• WORK INSTRUCTION
Extract the full listing verbatim and drop any pictures from your copy.

*** Opening of TASK INPUT ***

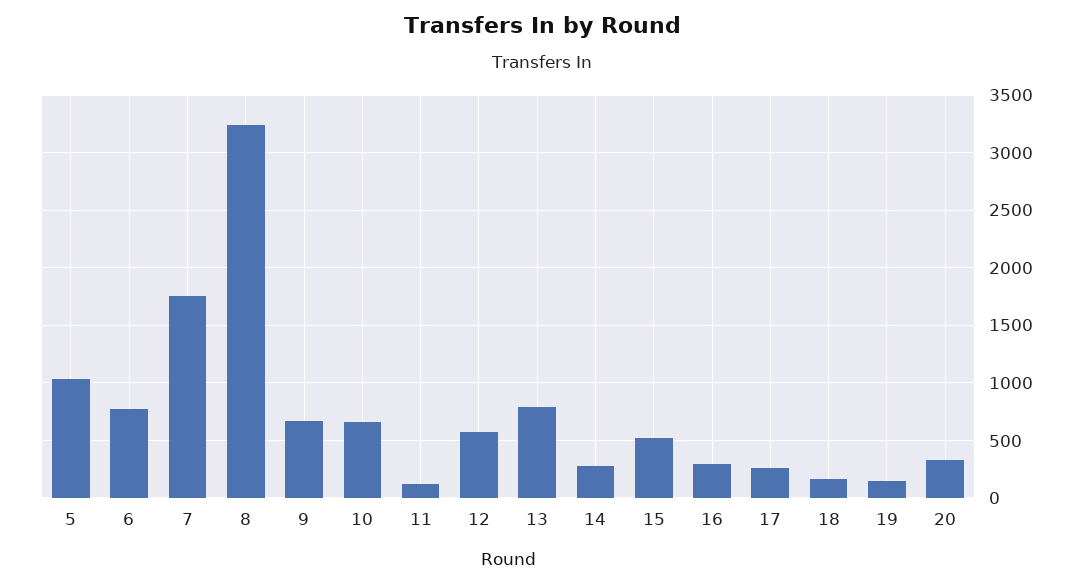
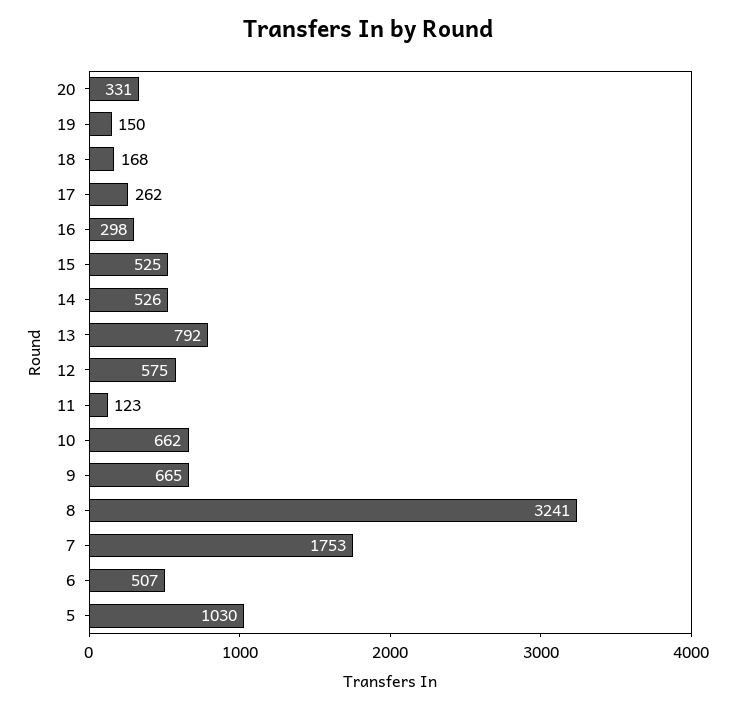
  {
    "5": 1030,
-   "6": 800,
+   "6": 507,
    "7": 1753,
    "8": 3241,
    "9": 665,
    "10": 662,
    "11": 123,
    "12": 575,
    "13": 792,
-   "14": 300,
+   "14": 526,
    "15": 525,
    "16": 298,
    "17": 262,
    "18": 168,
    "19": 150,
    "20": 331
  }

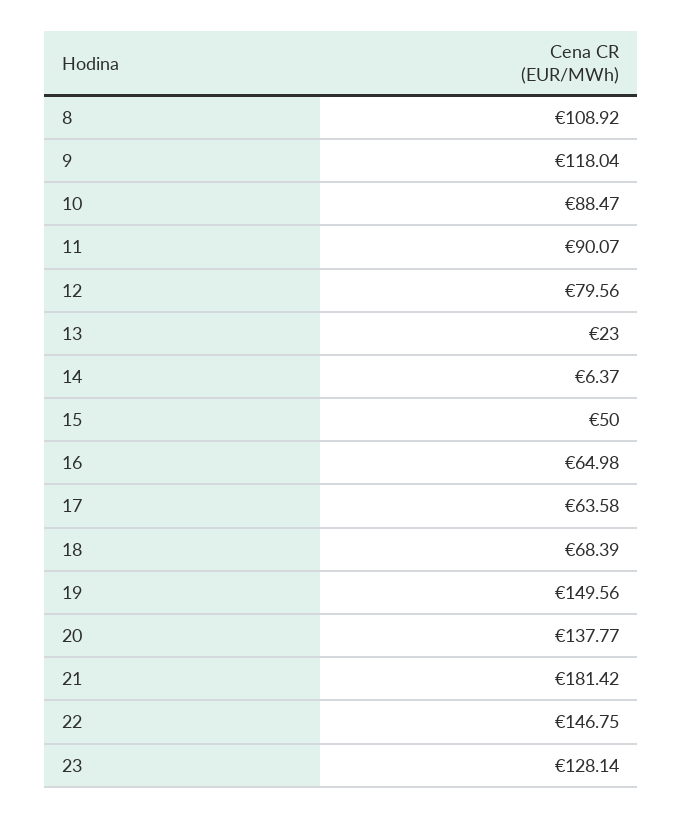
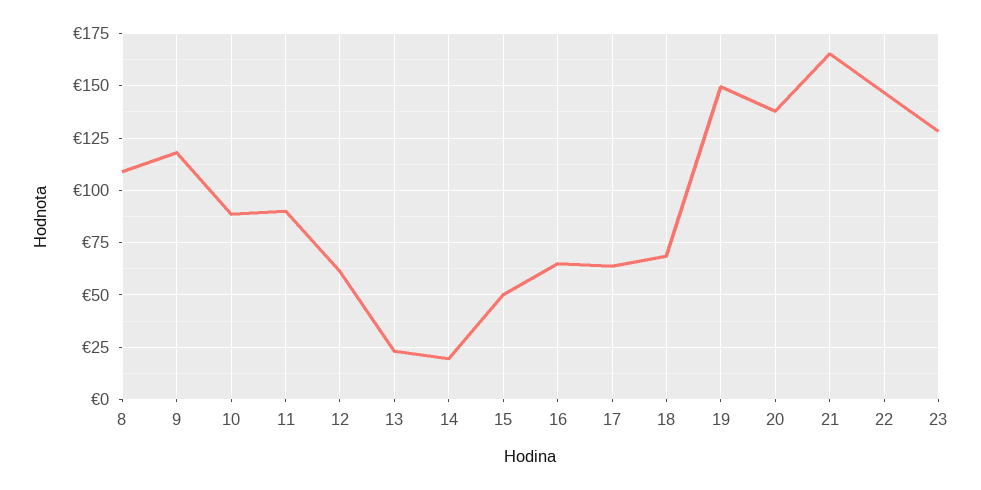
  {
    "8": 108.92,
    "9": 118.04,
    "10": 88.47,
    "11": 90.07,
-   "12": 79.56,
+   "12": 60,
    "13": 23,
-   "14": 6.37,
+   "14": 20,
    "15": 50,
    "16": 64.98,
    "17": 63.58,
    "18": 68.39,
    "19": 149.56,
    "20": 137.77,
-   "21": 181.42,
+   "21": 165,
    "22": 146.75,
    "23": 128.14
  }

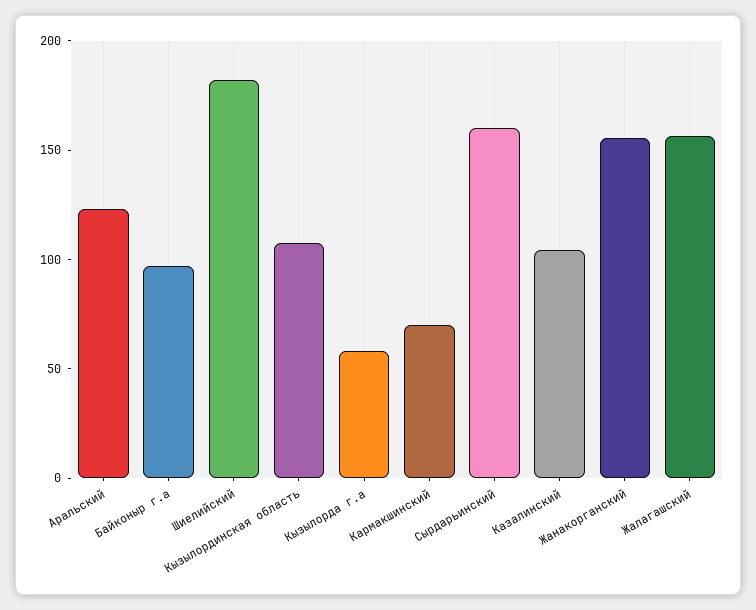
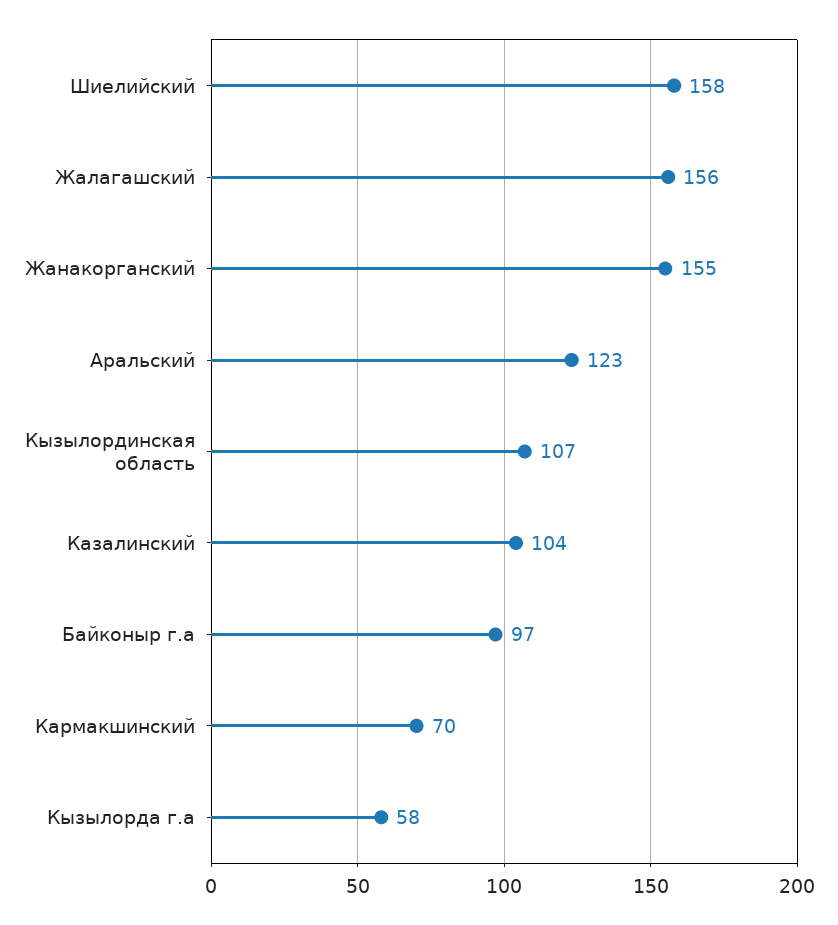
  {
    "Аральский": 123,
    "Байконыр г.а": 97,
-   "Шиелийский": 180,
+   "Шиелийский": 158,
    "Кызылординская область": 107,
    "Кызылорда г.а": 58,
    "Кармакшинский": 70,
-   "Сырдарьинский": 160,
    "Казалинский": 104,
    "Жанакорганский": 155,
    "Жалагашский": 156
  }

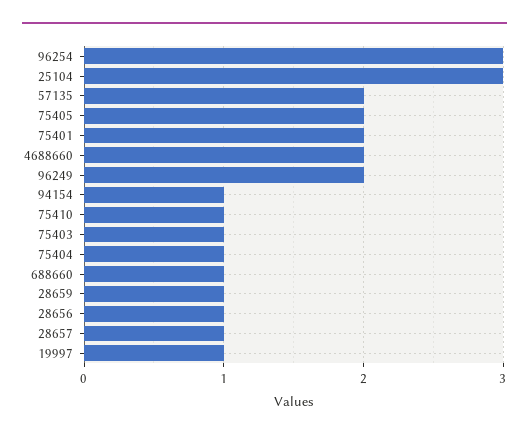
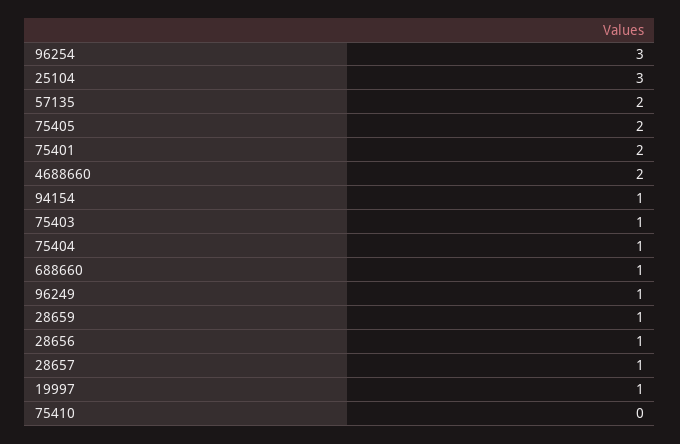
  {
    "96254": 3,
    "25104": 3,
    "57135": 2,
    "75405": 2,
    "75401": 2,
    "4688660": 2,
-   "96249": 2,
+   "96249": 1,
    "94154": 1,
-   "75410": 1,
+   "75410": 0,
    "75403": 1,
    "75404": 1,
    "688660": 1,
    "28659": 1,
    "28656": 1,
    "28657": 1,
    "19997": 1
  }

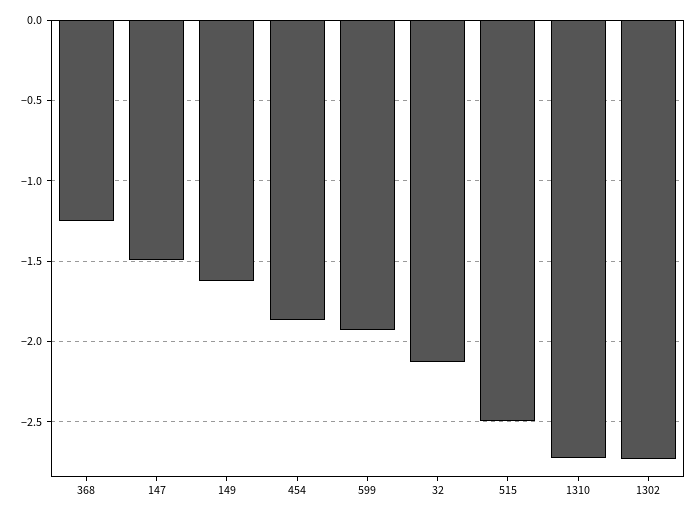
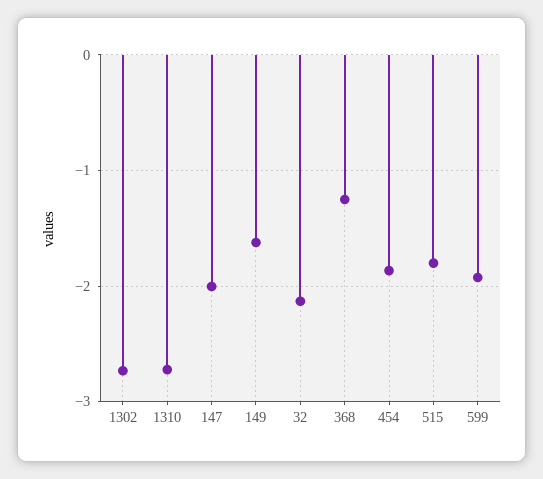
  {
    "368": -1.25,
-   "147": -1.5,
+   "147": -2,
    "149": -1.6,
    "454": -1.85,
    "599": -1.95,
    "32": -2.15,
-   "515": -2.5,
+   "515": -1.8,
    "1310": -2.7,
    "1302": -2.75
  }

*** Close of TASK INPUT ***

• REPLY
  {
    "5": 1030,
-   "6": 800,
+   "6": 507,
    "7": 1753,
    "8": 3241,
    "9": 665,
    "10": 662,
    "11": 123,
    "12": 575,
    "13": 792,
-   "14": 300,
+   "14": 526,
    "15": 525,
    "16": 298,
    "17": 262,
    "18": 168,
    "19": 150,
    "20": 331
  }

  {
    "8": 108.92,
    "9": 118.04,
    "10": 88.47,
    "11": 90.07,
-   "12": 79.56,
+   "12": 60,
    "13": 23,
-   "14": 6.37,
+   "14": 20,
    "15": 50,
    "16": 64.98,
    "17": 63.58,
    "18": 68.39,
    "19": 149.56,
    "20": 137.77,
-   "21": 181.42,
+   "21": 165,
    "22": 146.75,
    "23": 128.14
  }

  {
    "Аральский": 123,
    "Байконыр г.а": 97,
-   "Шиелийский": 180,
+   "Шиелийский": 158,
    "Кызылординская область": 107,
    "Кызылорда г.а": 58,
    "Кармакшинский": 70,
-   "Сырдарьинский": 160,
    "Казалинский": 104,
    "Жанакорганский": 155,
    "Жалагашский": 156
  }

  {
    "96254": 3,
    "25104": 3,
    "57135": 2,
    "75405": 2,
    "75401": 2,
    "4688660": 2,
-   "96249": 2,
+   "96249": 1,
    "94154": 1,
-   "75410": 1,
+   "75410": 0,
    "75403": 1,
    "75404": 1,
    "688660": 1,
    "28659": 1,
    "28656": 1,
    "28657": 1,
    "19997": 1
  }

  {
    "368": -1.25,
-   "147": -1.5,
+   "147": -2,
    "149": -1.6,
    "454": -1.85,
    "599": -1.95,
    "32": -2.15,
-   "515": -2.5,
+   "515": -1.8,
    "1310": -2.7,
    "1302": -2.75
  }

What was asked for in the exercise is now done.